### DIRECTIONS
Among the entries below, how many lines include "scenarios"? Give the number alone.

━━━━━━━━━━━━━━━━

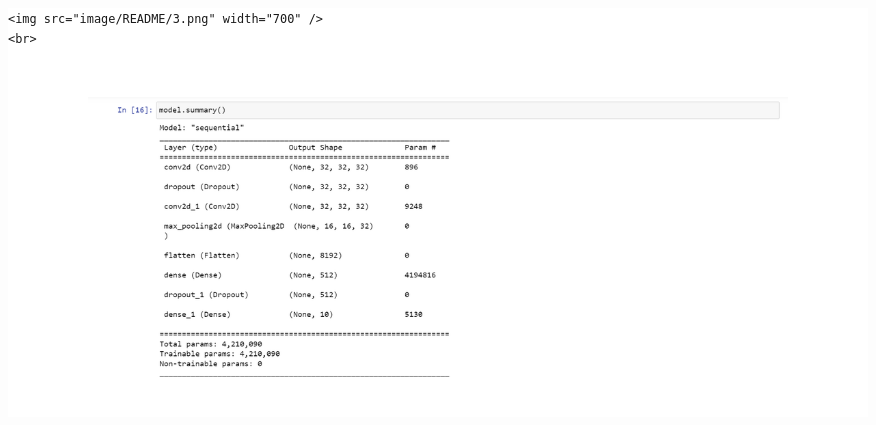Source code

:     <img src="image/README/3.png" width="700" />
    <br>
 </p>
 <br/>
<p align="center">
    <img src="image/README/4.png" width="700" />
    <br>
 </p>
<br/>
<p align="center">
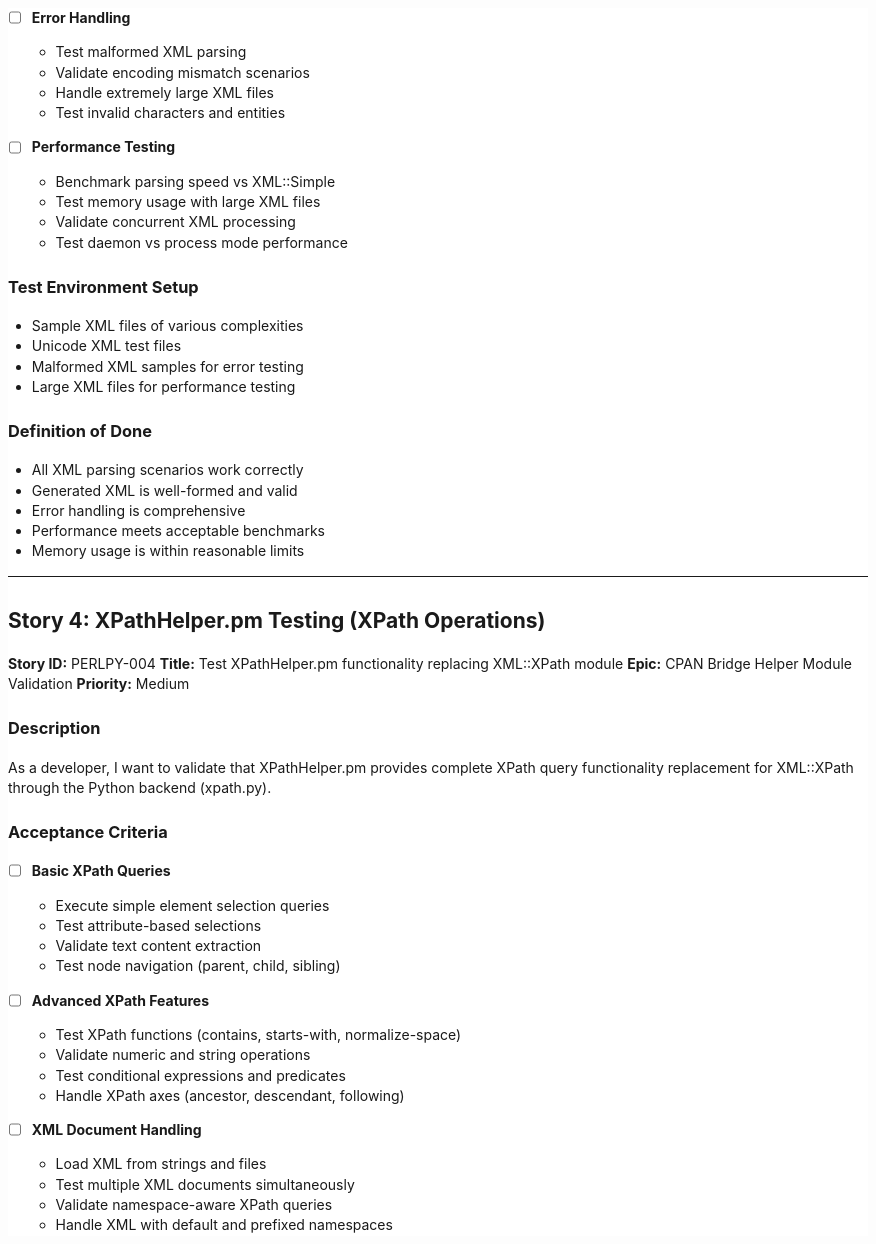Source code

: - [ ] **Error Handling**
  - Test malformed XML parsing
  - Validate encoding mismatch scenarios
  - Handle extremely large XML files
  - Test invalid characters and entities

- [ ] **Performance Testing**
  - Benchmark parsing speed vs XML::Simple
  - Test memory usage with large XML files
  - Validate concurrent XML processing
  - Test daemon vs process mode performance

### Test Environment Setup
- Sample XML files of various complexities
- Unicode XML test files
- Malformed XML samples for error testing
- Large XML files for performance testing

### Definition of Done
- All XML parsing scenarios work correctly
- Generated XML is well-formed and valid
- Error handling is comprehensive
- Performance meets acceptable benchmarks
- Memory usage is within reasonable limits

---

## Story 4: XPathHelper.pm Testing (XPath Operations)
**Story ID:** PERLPY-004
**Title:** Test XPathHelper.pm functionality replacing XML::XPath module
**Epic:** CPAN Bridge Helper Module Validation
**Priority:** Medium

### Description
As a developer, I want to validate that XPathHelper.pm provides complete XPath query functionality replacement for XML::XPath through the Python backend (xpath.py).

### Acceptance Criteria
- [ ] **Basic XPath Queries**
  - Execute simple element selection queries
  - Test attribute-based selections
  - Validate text content extraction
  - Test node navigation (parent, child, sibling)

- [ ] **Advanced XPath Features**
  - Test XPath functions (contains, starts-with, normalize-space)
  - Validate numeric and string operations
  - Test conditional expressions and predicates
  - Handle XPath axes (ancestor, descendant, following)

- [ ] **XML Document Handling**
  - Load XML from strings and files
  - Test multiple XML documents simultaneously
  - Validate namespace-aware XPath queries
  - Handle XML with default and prefixed namespaces
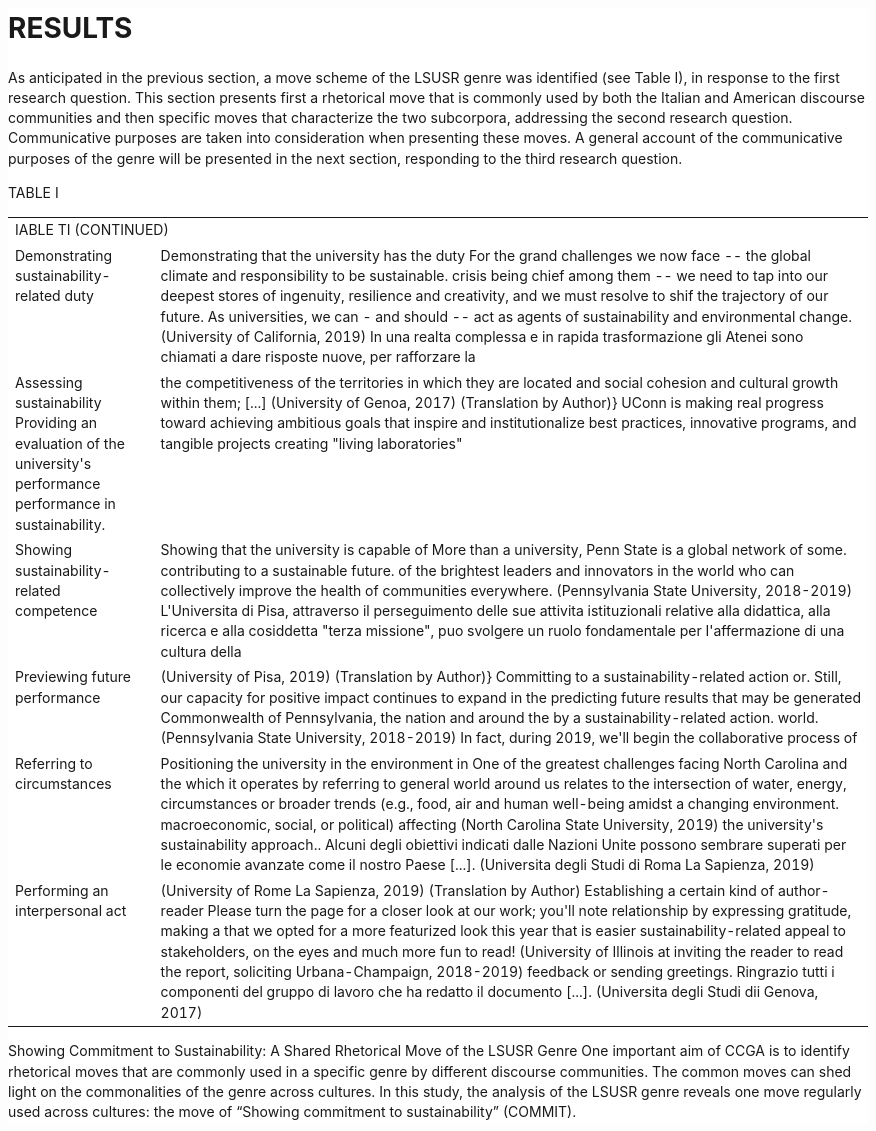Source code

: # RESULTS

As anticipated in the previous section, a move scheme of the LSUSR genre was identified (see Table I), in response to the first research question. This section presents first a rhetorical move that is commonly used by both the Italian and American discourse communities and then specific moves that characterize the two subcorpora, addressing the second research question. Communicative purposes are taken into consideration when presenting these moves. A general account of the communicative purposes of the genre will be presented in the next section, responding to the third research question.

TABLE I   

<html><body><table><tr><td colspan="2">IABLE TI (CONTINUED)</td></tr><tr><td>Demonstrating sustainability- related duty</td><td>Demonstrating that the university has the duty For the grand challenges we now face -- the global climate and responsibility to be sustainable. crisis being chief among them -- we need to tap into our deepest stores of ingenuity, resilience and creativity, and we must resolve to shif the trajectory of our future. As universities, we can - and should -- act as agents of sustainability and environmental change. (University of California, 2019) In una realta complessa e in rapida trasformazione gli Atenei sono chiamati a dare risposte nuove, per rafforzare la</td></tr><tr><td>Assessing sustainability Providing an evaluation of the university&#x27;s performance performance in sustainability.</td><td>the competitiveness of the territories in which they are located and social cohesion and cultural growth within them; [...] (University of Genoa, 2017) (Translation by Author)} UConn is making real progress toward achieving ambitious goals that inspire and institutionalize best practices, innovative programs, and tangible projects creating &quot;living laboratories&quot;</td></tr><tr><td>Showing sustainability-related competence</td><td>Showing that the university is capable of More than a university, Penn State is a global network of some. contributing to a sustainable future. of the brightest leaders and innovators in the world who can collectively improve the health of communities everywhere. (Pennsylvania State University, 2018-2019) L&#x27;Universita di Pisa, attraverso il perseguimento delle sue attivita istituzionali relative alla didattica, alla ricerca e alla cosiddetta &quot;terza missione&quot;, puo svolgere un ruolo fondamentale per I&#x27;affermazione di una cultura della</td></tr><tr><td>Previewing future performance</td><td>(University of Pisa, 2019) (Translation by Author)} Committing to a sustainability-related action or. Still, our capacity for positive impact continues to expand in the predicting future results that may be generated Commonwealth of Pennsylvania, the nation and around the by a sustainability-related action. world. (Pennsylvania State University, 2018-2019) In fact, during 2019, we&#x27;ll begin the collaborative process of</td></tr><tr><td>Referring to circumstances</td><td>Positioning the university in the environment in One of the greatest challenges facing North Carolina and the which it operates by referring to general world around us relates to the intersection of water, energy, circumstances or broader trends (e.g., food, air and human well-being amidst a changing environment. macroeconomic, social, or political) affecting (North Carolina State University, 2019) the university&#x27;s sustainability approach.. Alcuni degli obiettivi indicati dalle Nazioni Unite possono sembrare superati per le economie avanzate come il nostro Paese [...]. (Universita degli Studi di Roma La Sapienza, 2019)</td></tr><tr><td>Performing an interpersonal act</td><td>(University of Rome La Sapienza, 2019) (Translation by Author) Establishing a certain kind of author-reader Please turn the page for a closer look at our work; you&#x27;ll note relationship by expressing gratitude, making a that we opted for a more featurized look this year that is easier sustainability-related appeal to stakeholders, on the eyes and much more fun to read! (University of Illinois at inviting the reader to read the report, soliciting Urbana-Champaign, 2018-2019) feedback or sending greetings. Ringrazio tutti i componenti del gruppo di lavoro che ha redatto il documento [...]. (Universita degli Studi dii Genova, 2017)</td></tr></table></body></html>

Showing Commitment to Sustainability: A Shared Rhetorical Move of the LSUSR Genre One important aim of CCGA is to identify rhetorical moves that are commonly used in a specific genre by different discourse communities. The common moves can shed light on the commonalities of the genre across cultures. In this study, the analysis of the LSUSR genre reveals one move regularly used across cultures: the move of “Showing commitment to sustainability” (COMMIT).
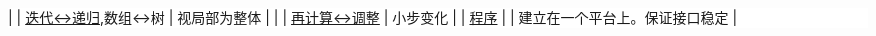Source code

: |              | [迭代↔递归](),数组↔树                     | 视局部为整体                                                 |
|              | [再计算↔调整]()                           | 小步变化                                                     |
| [程序]()     |                                           | 建立在一个平台上。保证接口稳定                               |

[^注释1]: KISS是Keep it Simple， Stupid的首字母缩写组合。没有翻译
[^注释2]: S^3^:对应的三个词是shard, stream or struggle.
[^注释3]: 描述的赛车在弯道超车那样抓住超车的时间点



[^Q50]: 萨默塞特·毛姆，在《拉尔夫·戴格》中没有引用，也许你应该写一本书，普伦蒂斯-霍尔，1977年，1977, p 7. Link [Daigh77, p 9]
[^Q8]: Yogi Berra, 《棒球史上最伟大的英雄之一的灵感与智慧》，《亥伯龙神》，2002年，第53页。
[^Q7]: 沙特尔的伯纳德，详尽地记录在罗伯特·默顿的《巨人的肩膀》中，自由出版社，纽约，1965年。转载芝加哥,1993年。链接。索尔兹伯里的约翰在bk. 3 (1159) bk. 3, ch. 4中说:“在我们的内心深处存在着准巨量的贝纳尔·卡诺坦斯，但我们的身体是不受本体的影响的，我们在身体的下半部和巨大的下半部中都曾说过。”“剑桥，科珀斯克里斯蒂学院，MS 046, f. 217r；亨利·奥斯本·泰勒，《中世纪的思想》，伦敦，麦克米伦，1911年，第2卷，第133页。如果我们比他们看得更多更远，这并不是因为我们有清澈的眼睛或高大的身体，而是因为我们被他们的巨大身躯抚养长大。”。牛顿。
[^Q90]: A.N.怀特海，卢西安·普莱斯记录的阿尔弗雷德·诺斯·怀特海的对话，小布朗，1954年，第43章，1947年11月11日，第369页。(Whitehead54)

[^R49]: 巴特勒·兰普森:《计算机系统设计的提示》，《美国计算机学会第九版》。操作系统原理(SOSP ' 83)， ACM SIGOPS操作系统回顾，1983,10月17日，第33-48页。链接。转载自1984年1月1日《IEEE软件》第11-28页。

[^Q52]: Joni Mitchell，现在两边，在《云端》，重录记录，1969年5月。(Mitchell67)



[^a1]: 分别对应五个单词：Simple, Timely, Efficient, Adaptable, Dependable, Yummy
[^a2]: 分别对应三组词：Approximate, Incremental, Divide & Conquer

━━━━━━━━━━━━━━━━

### FINAL ANSWER
2